I listened off-air to two violin concertos played by the younger generation of violinists: Ning Feng played the Sibelius (with the BBC Philharmonic conducted by Simone Young) and Vilde Frang played the Elgar, with the San Francisco symphony orchestra conducted by Krzysztof Urbanski. Both violinists gave totally admirable performances, with Frang getting a special mention for maintaining the tempos and not lingering in what is admittedly a somewhat over-long concerto (50 minutes). These performances by both young violinists are up there with the best.
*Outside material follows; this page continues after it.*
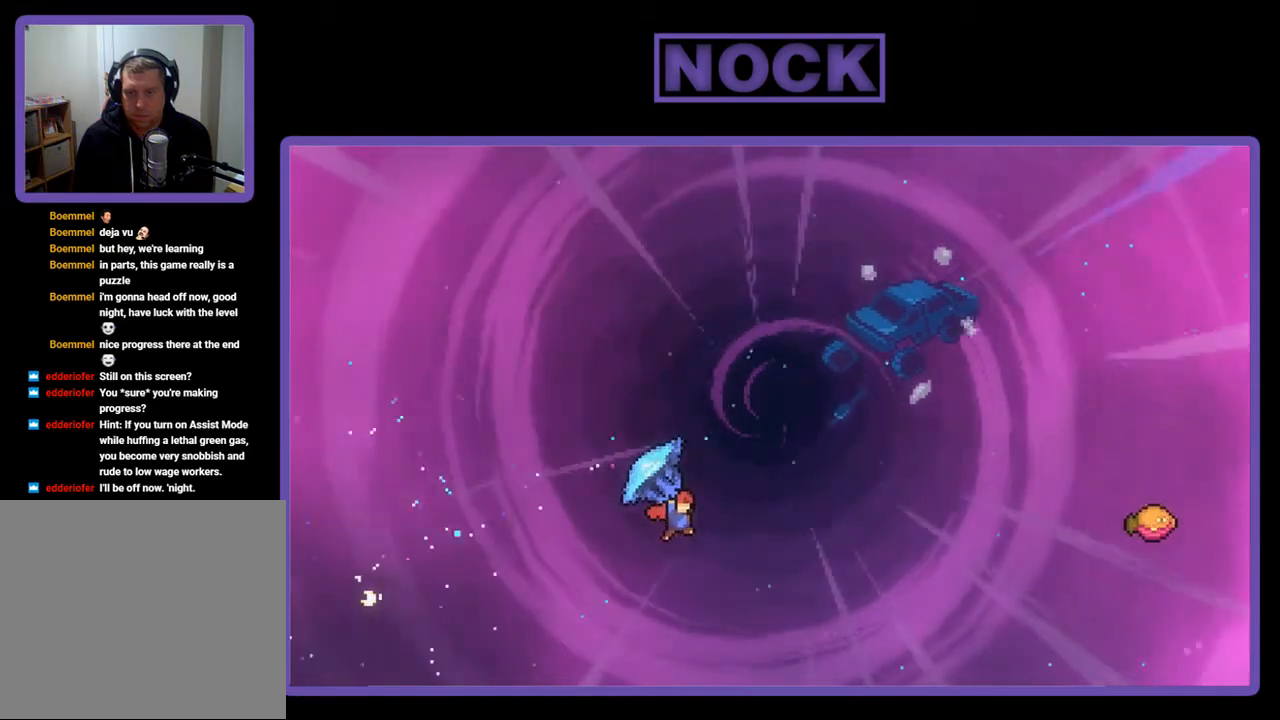
{"buttons": ["CIRCLE", "R2", "DPAD_UP", "DPAD_RIGHT"], "right_stick": "center", "events": [[133, "R2", "up"], [267, "CIRCLE", "down"], [267, "R2", "down"]]}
What was not up with the best were the performances by the respective British and American recording engineers, particularly sad in the case of the BBC that used to have a great deal of expertise in this area. This new generation of Anglo-American engineers has been brought up on the terminology of popular or entertainment music, where the “star” is spotlit, whilst the “backing group” is relegated to the background. Adjust your volume to listen comfortably to Feng or Frang, and the orchestras recede to Studio B somewhere nearby. Adjust your volume to listen to the orchestras, and the violinists will knock you out of your socks. I find increasingly that to get a realistic balance, one needs to look to recording engineers in Germany, Holland or Scandiavia, where the tradition of Tonmeister appears to live on, and where recording engineers have actually experienced going to symphony concerts and listening to concertos where the soloist emerges from the orchestral sound, rather than dominates it. If anything, the BBC engineers here are worse, since they continually tweak the sound and balance during the performance, so occasionally you get a giant clarinet and a normal violin, then an enormous violin and a distant orchestral string section.

By coincidence, I followed this up with listening to the ever-talented Arabella Steinbacher playing Shostakovich's second violin concerto, where Shostakovich, Steinbacher, Nelsons (the conductor) and Orfeo (the Munich-based recording company) all illustrate just how to record a solo violin well integrated with the sound of a symphony orchestra. There: it can be done.